- _WHAT THE TASK ASKS_: Each line from the one holding "47: (665, 60, 104.99)" to the last line below must be restated word for word, and no picture may be included.

- _DATASET EXCERPTS_:
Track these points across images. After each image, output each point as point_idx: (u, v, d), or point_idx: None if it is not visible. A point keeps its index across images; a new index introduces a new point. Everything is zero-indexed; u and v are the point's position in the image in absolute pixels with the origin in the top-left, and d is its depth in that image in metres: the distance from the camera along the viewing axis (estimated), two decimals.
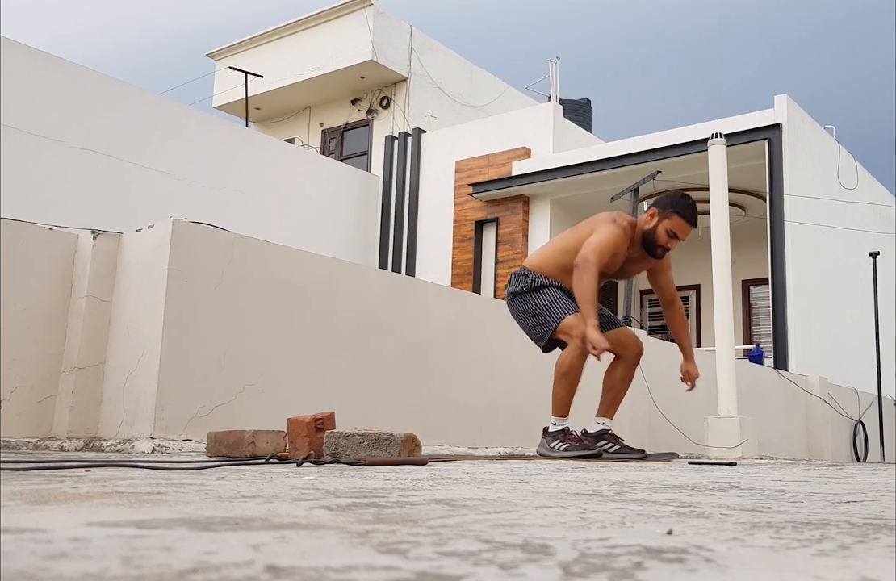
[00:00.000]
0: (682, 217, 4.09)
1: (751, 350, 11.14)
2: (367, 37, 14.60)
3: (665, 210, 4.11)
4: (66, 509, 1.00)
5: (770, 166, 10.35)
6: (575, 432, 4.12)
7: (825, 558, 0.74)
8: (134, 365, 3.51)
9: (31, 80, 9.44)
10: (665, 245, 4.12)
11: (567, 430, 4.06)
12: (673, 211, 4.09)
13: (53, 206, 8.73)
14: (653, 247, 4.13)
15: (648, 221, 4.14)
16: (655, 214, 4.12)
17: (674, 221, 4.09)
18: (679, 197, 4.20)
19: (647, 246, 4.15)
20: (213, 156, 11.34)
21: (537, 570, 0.64)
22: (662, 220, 4.10)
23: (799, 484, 2.14)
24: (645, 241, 4.15)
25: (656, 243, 4.12)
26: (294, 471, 2.09)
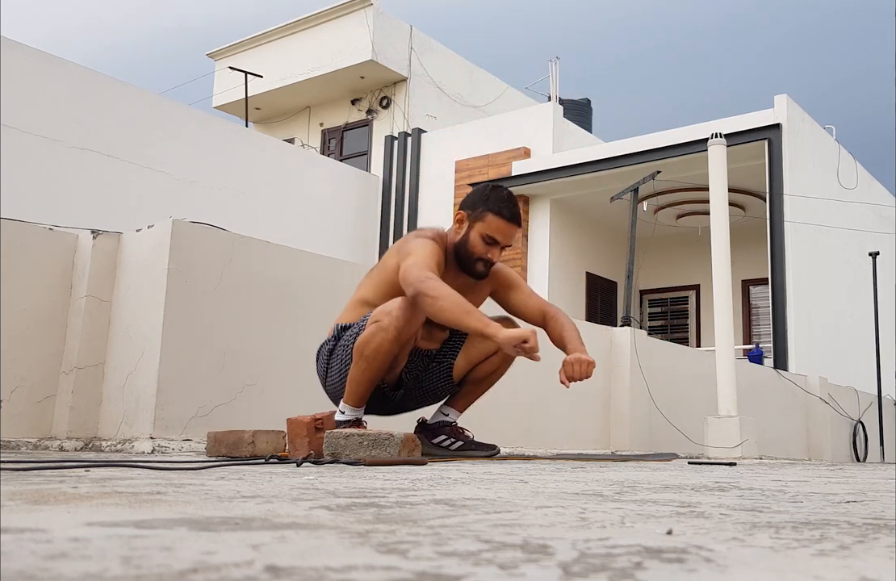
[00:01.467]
0: (499, 215, 3.10)
1: (751, 350, 11.15)
2: (366, 37, 14.60)
3: (475, 210, 3.13)
4: (66, 509, 1.00)
5: (770, 166, 10.36)
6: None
7: (825, 558, 0.74)
8: (134, 365, 3.51)
9: (31, 80, 9.44)
10: (484, 256, 3.13)
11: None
12: (484, 209, 3.11)
13: (53, 206, 8.73)
14: (469, 262, 3.14)
15: (458, 230, 3.16)
16: (464, 219, 3.15)
17: (488, 223, 3.10)
18: (489, 190, 3.18)
19: (461, 263, 3.16)
20: (213, 156, 11.34)
21: (537, 570, 0.64)
22: (473, 223, 3.12)
23: (799, 484, 2.14)
24: (458, 257, 3.16)
25: (472, 256, 3.13)
26: (294, 471, 2.09)
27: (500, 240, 3.13)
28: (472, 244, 3.12)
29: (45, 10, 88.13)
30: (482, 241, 3.11)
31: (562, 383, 3.04)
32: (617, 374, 6.27)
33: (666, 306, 14.55)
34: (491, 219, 3.10)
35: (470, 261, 3.14)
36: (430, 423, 3.47)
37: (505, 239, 3.14)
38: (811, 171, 10.89)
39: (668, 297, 14.46)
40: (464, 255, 3.14)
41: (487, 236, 3.11)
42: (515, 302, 3.36)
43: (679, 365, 7.04)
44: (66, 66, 9.86)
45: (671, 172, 10.60)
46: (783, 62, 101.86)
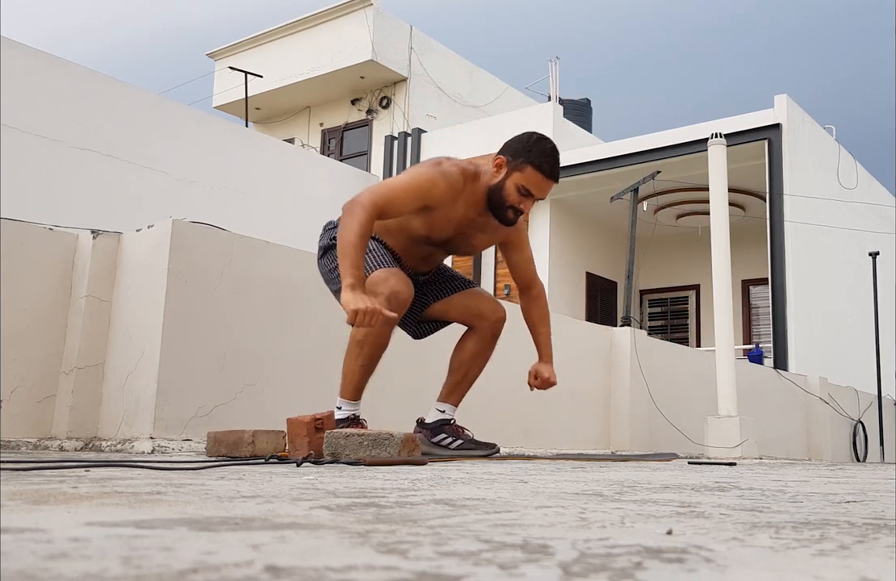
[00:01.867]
0: (538, 169, 3.07)
1: (750, 350, 11.15)
2: (366, 37, 14.60)
3: (515, 159, 3.09)
4: (66, 509, 1.00)
5: (770, 166, 10.36)
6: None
7: (825, 558, 0.74)
8: (134, 365, 3.51)
9: (31, 80, 9.44)
10: (516, 205, 3.09)
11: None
12: (525, 161, 3.07)
13: (53, 206, 8.73)
14: (501, 209, 3.11)
15: (495, 174, 3.11)
16: (503, 165, 3.10)
17: (526, 175, 3.07)
18: (534, 140, 3.13)
19: (493, 207, 3.12)
20: (213, 156, 11.34)
21: (537, 569, 0.64)
22: (512, 172, 3.08)
23: (799, 484, 2.14)
24: (490, 201, 3.12)
25: (505, 203, 3.09)
26: (294, 471, 2.09)
27: (535, 193, 3.11)
28: (506, 191, 3.09)
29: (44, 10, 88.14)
30: (517, 192, 3.09)
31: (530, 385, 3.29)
32: (617, 374, 6.27)
33: (666, 306, 14.55)
34: (530, 172, 3.08)
35: (501, 207, 3.11)
36: (429, 422, 3.46)
37: (540, 193, 3.13)
38: (811, 171, 10.89)
39: (668, 297, 14.46)
40: (496, 200, 3.11)
41: (523, 188, 3.08)
42: (513, 258, 3.37)
43: (679, 365, 7.04)
44: (66, 66, 9.86)
45: (671, 172, 10.60)
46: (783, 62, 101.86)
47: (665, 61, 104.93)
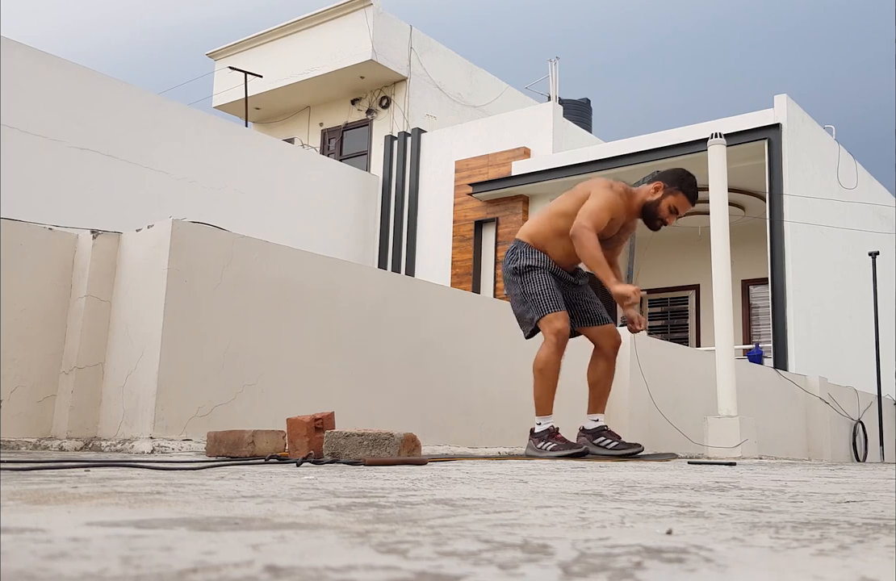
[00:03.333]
0: (687, 196, 4.17)
1: (750, 350, 11.14)
2: (366, 37, 14.60)
3: (671, 186, 4.16)
4: (66, 509, 0.99)
5: (770, 166, 10.35)
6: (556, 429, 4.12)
7: (825, 558, 0.74)
8: (133, 365, 3.51)
9: (31, 80, 9.44)
10: (665, 220, 4.16)
11: (553, 430, 4.07)
12: (679, 189, 4.15)
13: (53, 206, 8.73)
14: (653, 219, 4.16)
15: (653, 193, 4.17)
16: (661, 189, 4.16)
17: (678, 198, 4.15)
18: (685, 174, 4.25)
19: (647, 217, 4.18)
20: (212, 156, 11.34)
21: (537, 569, 0.64)
22: (667, 195, 4.14)
23: (798, 484, 2.14)
24: (646, 213, 4.18)
25: (657, 216, 4.15)
26: (293, 471, 2.09)
27: (680, 212, 4.18)
28: (661, 208, 4.15)
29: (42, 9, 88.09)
30: (668, 209, 4.15)
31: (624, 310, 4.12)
32: (617, 373, 6.26)
33: (666, 306, 14.55)
34: (682, 198, 4.16)
35: (654, 218, 4.16)
36: (589, 429, 4.29)
37: (683, 212, 4.20)
38: (811, 171, 10.89)
39: (668, 297, 14.46)
40: (650, 212, 4.15)
41: (674, 207, 4.16)
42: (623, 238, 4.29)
43: (679, 365, 7.04)
44: (66, 66, 9.86)
45: None
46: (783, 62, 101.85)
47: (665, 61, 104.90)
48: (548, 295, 4.05)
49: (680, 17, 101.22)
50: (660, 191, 4.14)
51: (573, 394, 5.17)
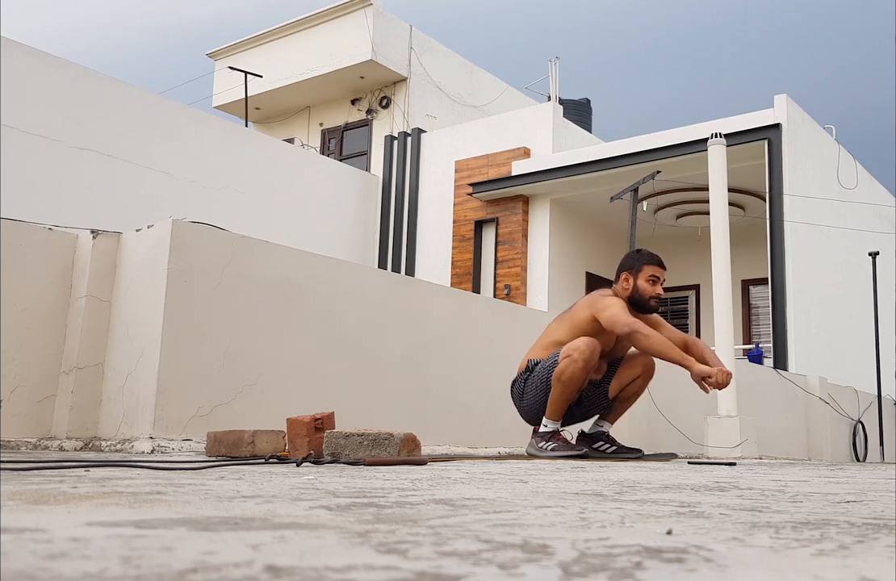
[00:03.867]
0: (651, 263, 4.22)
1: (750, 350, 11.15)
2: (366, 37, 14.60)
3: (633, 267, 4.21)
4: (66, 509, 1.00)
5: (770, 166, 10.35)
6: (564, 433, 4.17)
7: (825, 558, 0.74)
8: (133, 365, 3.51)
9: (31, 80, 9.44)
10: (653, 294, 4.18)
11: (557, 432, 4.11)
12: (640, 264, 4.21)
13: (53, 206, 8.73)
14: (644, 304, 4.18)
15: (626, 287, 4.19)
16: (628, 277, 4.20)
17: (645, 271, 4.19)
18: (635, 252, 4.36)
19: (638, 307, 4.18)
20: (212, 156, 11.34)
21: (537, 569, 0.64)
22: (637, 276, 4.18)
23: (798, 484, 2.14)
24: (635, 304, 4.18)
25: (644, 298, 4.17)
26: (293, 471, 2.09)
27: (660, 276, 4.22)
28: (641, 290, 4.18)
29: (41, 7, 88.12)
30: (648, 284, 4.18)
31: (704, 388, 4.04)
32: None
33: (666, 306, 14.55)
34: (647, 268, 4.21)
35: (644, 301, 4.18)
36: (588, 432, 4.34)
37: (661, 275, 4.23)
38: (811, 171, 10.89)
39: (668, 296, 14.46)
40: (639, 299, 4.17)
41: (650, 278, 4.19)
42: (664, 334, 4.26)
43: None
44: (66, 66, 9.86)
45: (671, 172, 10.60)
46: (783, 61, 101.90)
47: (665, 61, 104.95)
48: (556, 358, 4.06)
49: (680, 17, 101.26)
50: (629, 279, 4.19)
51: None
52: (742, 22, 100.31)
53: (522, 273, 12.43)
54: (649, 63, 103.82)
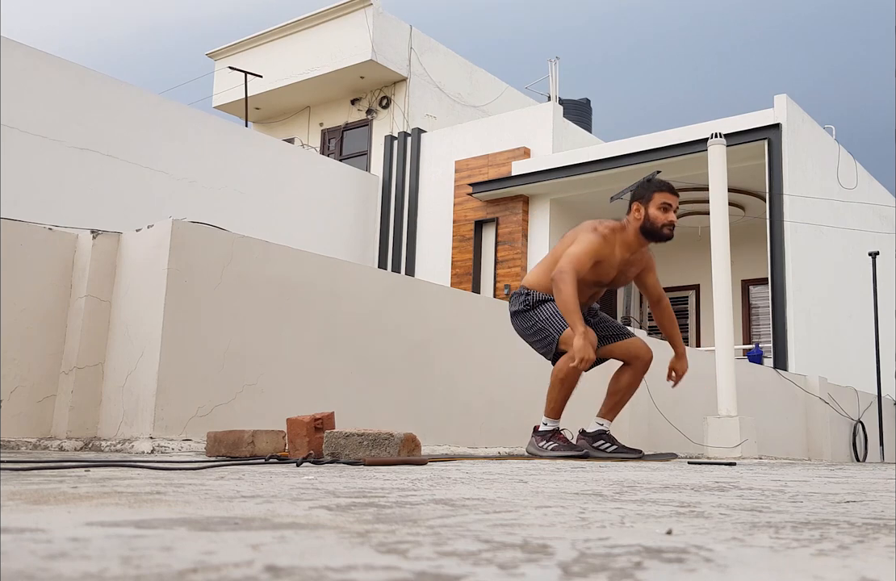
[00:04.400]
0: (661, 190, 4.14)
1: (750, 350, 11.14)
2: (366, 37, 14.59)
3: (644, 197, 4.14)
4: (66, 509, 1.00)
5: (770, 166, 10.36)
6: (565, 432, 4.18)
7: (825, 558, 0.74)
8: (133, 365, 3.51)
9: (31, 80, 9.44)
10: (665, 222, 4.11)
11: (557, 431, 4.11)
12: (650, 192, 4.14)
13: (53, 206, 8.73)
14: (657, 232, 4.12)
15: (638, 217, 4.15)
16: (640, 207, 4.14)
17: (656, 198, 4.12)
18: (645, 181, 4.32)
19: (652, 236, 4.15)
20: (212, 156, 11.34)
21: (537, 569, 0.64)
22: (647, 205, 4.12)
23: (798, 484, 2.14)
24: (648, 235, 4.14)
25: (657, 226, 4.11)
26: (293, 471, 2.09)
27: (672, 204, 4.13)
28: (653, 218, 4.10)
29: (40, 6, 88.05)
30: (660, 211, 4.10)
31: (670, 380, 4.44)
32: None
33: None
34: (657, 195, 4.12)
35: (657, 230, 4.11)
36: (590, 431, 4.28)
37: (674, 203, 4.14)
38: (811, 171, 10.89)
39: (668, 296, 14.46)
40: (650, 228, 4.11)
41: (662, 205, 4.10)
42: (649, 280, 4.45)
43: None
44: (66, 66, 9.86)
45: (671, 172, 10.58)
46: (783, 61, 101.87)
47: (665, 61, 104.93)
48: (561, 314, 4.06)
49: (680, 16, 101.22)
50: (640, 209, 4.13)
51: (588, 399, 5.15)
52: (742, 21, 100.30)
53: (522, 273, 12.42)
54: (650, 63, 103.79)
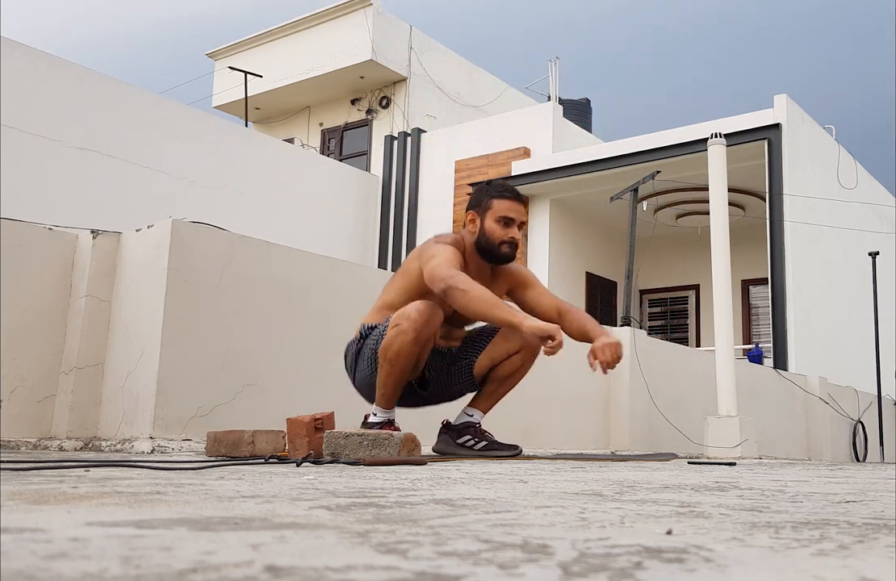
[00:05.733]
0: (501, 197, 3.35)
1: (750, 350, 11.15)
2: (366, 37, 14.60)
3: (480, 206, 3.36)
4: (66, 509, 1.00)
5: (769, 166, 10.36)
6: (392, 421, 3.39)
7: (824, 558, 0.74)
8: (133, 365, 3.51)
9: (31, 80, 9.44)
10: (504, 238, 3.31)
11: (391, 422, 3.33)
12: (488, 198, 3.35)
13: (53, 206, 8.73)
14: (493, 249, 3.33)
15: (473, 229, 3.36)
16: (475, 217, 3.36)
17: (495, 208, 3.32)
18: (485, 185, 3.53)
19: (487, 253, 3.35)
20: (212, 156, 11.35)
21: (537, 569, 0.64)
22: (484, 215, 3.33)
23: (798, 484, 2.14)
24: (484, 252, 3.35)
25: (493, 242, 3.32)
26: (293, 471, 2.09)
27: (513, 216, 3.33)
28: (489, 232, 3.31)
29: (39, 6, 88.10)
30: (498, 225, 3.31)
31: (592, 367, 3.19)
32: (616, 373, 6.27)
33: (666, 306, 14.55)
34: (496, 203, 3.33)
35: (493, 247, 3.32)
36: (454, 423, 3.57)
37: (517, 215, 3.35)
38: (811, 171, 10.90)
39: (668, 296, 14.46)
40: (486, 245, 3.32)
41: (500, 218, 3.31)
42: (530, 299, 3.49)
43: (679, 365, 7.04)
44: (66, 66, 9.86)
45: (671, 172, 10.60)
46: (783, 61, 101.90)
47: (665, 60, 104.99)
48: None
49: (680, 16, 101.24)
50: (475, 219, 3.36)
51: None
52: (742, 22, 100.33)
53: None
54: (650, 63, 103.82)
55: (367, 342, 3.35)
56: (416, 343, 3.13)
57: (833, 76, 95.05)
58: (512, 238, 3.32)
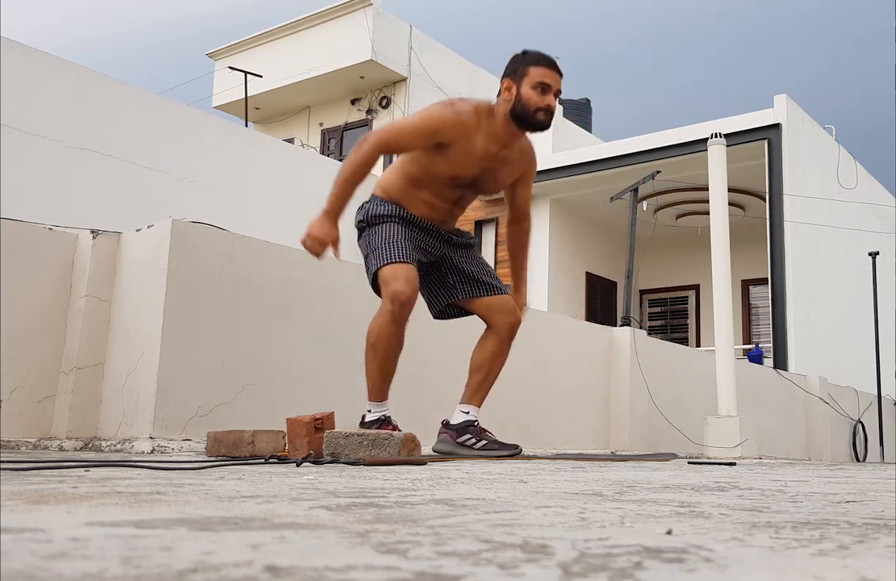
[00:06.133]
0: (538, 64, 3.28)
1: (750, 350, 11.15)
2: (366, 37, 14.60)
3: (516, 72, 3.29)
4: (66, 509, 1.00)
5: (769, 166, 10.36)
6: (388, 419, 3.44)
7: (824, 558, 0.74)
8: (133, 365, 3.51)
9: (31, 80, 9.44)
10: (541, 104, 3.25)
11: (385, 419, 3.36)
12: (524, 66, 3.28)
13: (53, 206, 8.72)
14: (531, 116, 3.27)
15: (508, 96, 3.29)
16: (511, 85, 3.28)
17: (532, 75, 3.25)
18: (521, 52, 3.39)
19: (525, 122, 3.29)
20: (212, 156, 11.34)
21: (537, 569, 0.64)
22: (521, 82, 3.26)
23: (798, 484, 2.14)
24: (520, 119, 3.28)
25: (530, 108, 3.25)
26: (293, 471, 2.09)
27: (550, 83, 3.28)
28: (525, 99, 3.25)
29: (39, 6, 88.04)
30: (535, 92, 3.25)
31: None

- _THE COMPLETED TASK_:
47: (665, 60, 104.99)
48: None
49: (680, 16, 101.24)
50: (475, 219, 3.36)
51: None
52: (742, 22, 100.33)
53: None
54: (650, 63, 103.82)
55: (367, 342, 3.35)
56: (416, 343, 3.13)
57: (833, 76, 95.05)
58: (512, 238, 3.32)
[00:06.133]
0: (538, 64, 3.28)
1: (750, 350, 11.15)
2: (366, 37, 14.60)
3: (516, 72, 3.29)
4: (66, 509, 1.00)
5: (769, 166, 10.36)
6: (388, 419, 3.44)
7: (824, 558, 0.74)
8: (133, 365, 3.51)
9: (31, 80, 9.44)
10: (541, 104, 3.25)
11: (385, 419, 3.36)
12: (524, 66, 3.28)
13: (53, 206, 8.72)
14: (531, 116, 3.27)
15: (508, 96, 3.29)
16: (511, 85, 3.28)
17: (532, 75, 3.25)
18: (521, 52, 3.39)
19: (525, 122, 3.29)
20: (212, 156, 11.34)
21: (537, 569, 0.64)
22: (521, 82, 3.26)
23: (798, 484, 2.14)
24: (520, 119, 3.28)
25: (530, 108, 3.25)
26: (293, 471, 2.09)
27: (550, 83, 3.28)
28: (525, 99, 3.25)
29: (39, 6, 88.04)
30: (535, 92, 3.25)
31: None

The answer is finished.